■ Document passage ■
____________________

After some hesitation, Moscow decided to teach the Chinese a lesson. In October, the Comintern wrote to the CCP, asking it to ‘strengthen and expand guerrilla warfare’, especially in Manchuria and in Jiangxi and north-western Hunan, where Mao and He Long were active, to coincide with a punitive expedition by Russian army units across the Chinese border.170 By the time this message reached Shanghai, at the beginning of December, the Nanjing government had backed down and was earnestly suing for peace. But the political analysis the letter contained quickly took on a life of its own.

____________________

■ Provided data ■

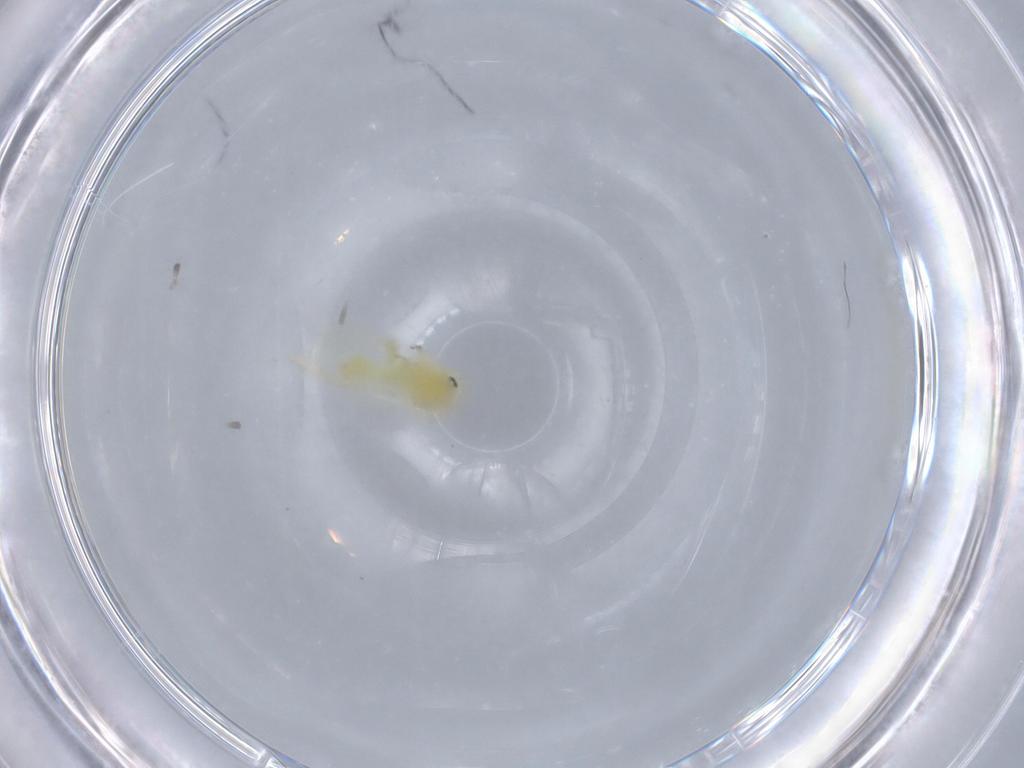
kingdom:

____________________

■ Tasks and exercises ■
A. Answer these questions about the Comintern passage:
(i) What did the Comintern ask the CCP to strengthen and expand?
(ii) When did the message reach Shanghai?
(iii) Who was active in Jiangxi and north-western Hunan?
B. Substitute "armed resistance" for "guerrilla warfare" in the part of the Comintern passage that opens with the words containing "After some hesitation, Moscow" and closes with "of its own.", and give that part again.
The lines that come after the Comintern passage aren't needed here.

■ Expected answers ■
A.
(i) Guerrilla warfare.
(ii) At the beginning of December.
(iii) Mao and He Long.

B.
After some hesitation, Moscow decided to teach the Chinese a lesson. In October, the Comintern wrote to the CCP, asking it to ‘strengthen and expand armed resistance’, especially in Manchuria and in Jiangxi and north-western Hunan, where Mao and He Long were active, to coincide with a punitive expedition by Russian army units across the Chinese border.170 By the time this message reached Shanghai, at the beginning of December, the Nanjing government had backed down and was earnestly suing for peace. But the political analysis the letter contained quickly took on a life of its own.